### Material for the task:

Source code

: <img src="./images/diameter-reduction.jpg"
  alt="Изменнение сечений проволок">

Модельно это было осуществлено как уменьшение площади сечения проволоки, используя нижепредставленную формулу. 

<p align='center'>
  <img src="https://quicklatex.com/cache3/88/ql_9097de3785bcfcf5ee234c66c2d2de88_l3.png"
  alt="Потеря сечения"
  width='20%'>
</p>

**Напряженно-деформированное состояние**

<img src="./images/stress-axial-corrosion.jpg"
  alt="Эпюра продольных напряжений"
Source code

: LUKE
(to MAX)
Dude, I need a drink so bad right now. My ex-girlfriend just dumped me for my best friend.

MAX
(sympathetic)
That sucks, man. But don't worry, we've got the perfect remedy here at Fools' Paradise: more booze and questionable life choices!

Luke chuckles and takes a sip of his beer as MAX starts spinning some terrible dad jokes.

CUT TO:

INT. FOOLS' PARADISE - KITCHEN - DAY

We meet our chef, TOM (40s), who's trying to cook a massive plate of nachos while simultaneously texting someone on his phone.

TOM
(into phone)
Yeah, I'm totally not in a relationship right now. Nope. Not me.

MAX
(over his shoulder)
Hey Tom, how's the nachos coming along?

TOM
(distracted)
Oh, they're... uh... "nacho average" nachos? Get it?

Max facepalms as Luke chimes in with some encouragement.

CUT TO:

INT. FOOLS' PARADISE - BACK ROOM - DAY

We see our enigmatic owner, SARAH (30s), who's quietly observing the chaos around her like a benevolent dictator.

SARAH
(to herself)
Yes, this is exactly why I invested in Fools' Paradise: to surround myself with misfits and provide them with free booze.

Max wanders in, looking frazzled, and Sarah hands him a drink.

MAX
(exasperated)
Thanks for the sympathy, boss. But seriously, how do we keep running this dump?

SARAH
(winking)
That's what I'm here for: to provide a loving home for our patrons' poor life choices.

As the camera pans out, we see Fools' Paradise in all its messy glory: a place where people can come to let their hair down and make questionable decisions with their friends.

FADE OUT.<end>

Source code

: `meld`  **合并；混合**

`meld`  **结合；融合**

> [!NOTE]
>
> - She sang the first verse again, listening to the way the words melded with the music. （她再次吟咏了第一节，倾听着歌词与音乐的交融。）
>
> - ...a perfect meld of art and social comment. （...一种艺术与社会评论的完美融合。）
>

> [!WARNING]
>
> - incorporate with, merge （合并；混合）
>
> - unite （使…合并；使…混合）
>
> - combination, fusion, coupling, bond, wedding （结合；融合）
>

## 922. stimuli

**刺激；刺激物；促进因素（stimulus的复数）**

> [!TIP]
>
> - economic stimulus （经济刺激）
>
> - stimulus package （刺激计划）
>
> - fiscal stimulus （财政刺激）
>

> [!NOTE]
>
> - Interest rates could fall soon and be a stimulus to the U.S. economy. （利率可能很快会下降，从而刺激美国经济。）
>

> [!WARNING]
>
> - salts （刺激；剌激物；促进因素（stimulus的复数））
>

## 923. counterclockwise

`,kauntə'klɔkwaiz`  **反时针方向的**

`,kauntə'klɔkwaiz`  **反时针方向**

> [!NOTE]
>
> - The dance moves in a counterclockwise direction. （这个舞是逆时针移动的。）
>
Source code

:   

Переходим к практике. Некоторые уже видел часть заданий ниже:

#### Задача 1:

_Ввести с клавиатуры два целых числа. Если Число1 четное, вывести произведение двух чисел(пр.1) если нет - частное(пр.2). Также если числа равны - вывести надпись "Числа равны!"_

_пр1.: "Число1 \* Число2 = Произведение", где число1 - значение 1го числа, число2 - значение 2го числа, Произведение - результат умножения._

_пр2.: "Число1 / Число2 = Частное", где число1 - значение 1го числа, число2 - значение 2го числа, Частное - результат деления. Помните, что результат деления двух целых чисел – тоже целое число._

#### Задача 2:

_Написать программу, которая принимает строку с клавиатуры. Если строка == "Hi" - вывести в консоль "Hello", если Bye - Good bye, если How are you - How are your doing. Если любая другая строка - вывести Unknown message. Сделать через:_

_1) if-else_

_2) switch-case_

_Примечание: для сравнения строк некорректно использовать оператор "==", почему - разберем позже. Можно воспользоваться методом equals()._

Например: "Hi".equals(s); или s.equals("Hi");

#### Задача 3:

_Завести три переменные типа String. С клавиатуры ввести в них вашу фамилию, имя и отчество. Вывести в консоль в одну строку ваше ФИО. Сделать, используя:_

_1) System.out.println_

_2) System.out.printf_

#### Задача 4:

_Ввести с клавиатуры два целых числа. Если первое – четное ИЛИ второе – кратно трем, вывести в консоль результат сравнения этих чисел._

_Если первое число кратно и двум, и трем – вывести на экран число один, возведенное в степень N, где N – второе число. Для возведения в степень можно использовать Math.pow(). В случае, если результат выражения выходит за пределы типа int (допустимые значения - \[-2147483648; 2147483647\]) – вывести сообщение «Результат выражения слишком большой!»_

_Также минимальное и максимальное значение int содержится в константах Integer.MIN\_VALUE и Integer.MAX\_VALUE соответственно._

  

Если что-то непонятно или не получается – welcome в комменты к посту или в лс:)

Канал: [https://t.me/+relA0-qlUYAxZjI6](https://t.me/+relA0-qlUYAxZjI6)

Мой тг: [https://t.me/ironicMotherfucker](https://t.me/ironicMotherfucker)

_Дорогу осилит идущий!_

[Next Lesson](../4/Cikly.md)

### Task to complete:
Reproduce the part of the material that opens with the line containing "и Integer.MAX\_VALUE соответственно._" and closes with the end of the material, substituting "Телеграм-канал" for "Канал" and changing nothing else.

### Answer space:
_Также минимальное и максимальное значение int содержится в константах Integer.MIN\_VALUE и Integer.MAX\_VALUE соответственно._

  

Если что-то непонятно или не получается – welcome в комменты к посту или в лс:)

Телеграм-канал: [https://t.me/+relA0-qlUYAxZjI6](https://t.me/+relA0-qlUYAxZjI6)

Мой тг: [https://t.me/ironicMotherfucker](https://t.me/ironicMotherfucker)

_Дорогу осилит идущий!_

[Next Lesson](../4/Cikly.md)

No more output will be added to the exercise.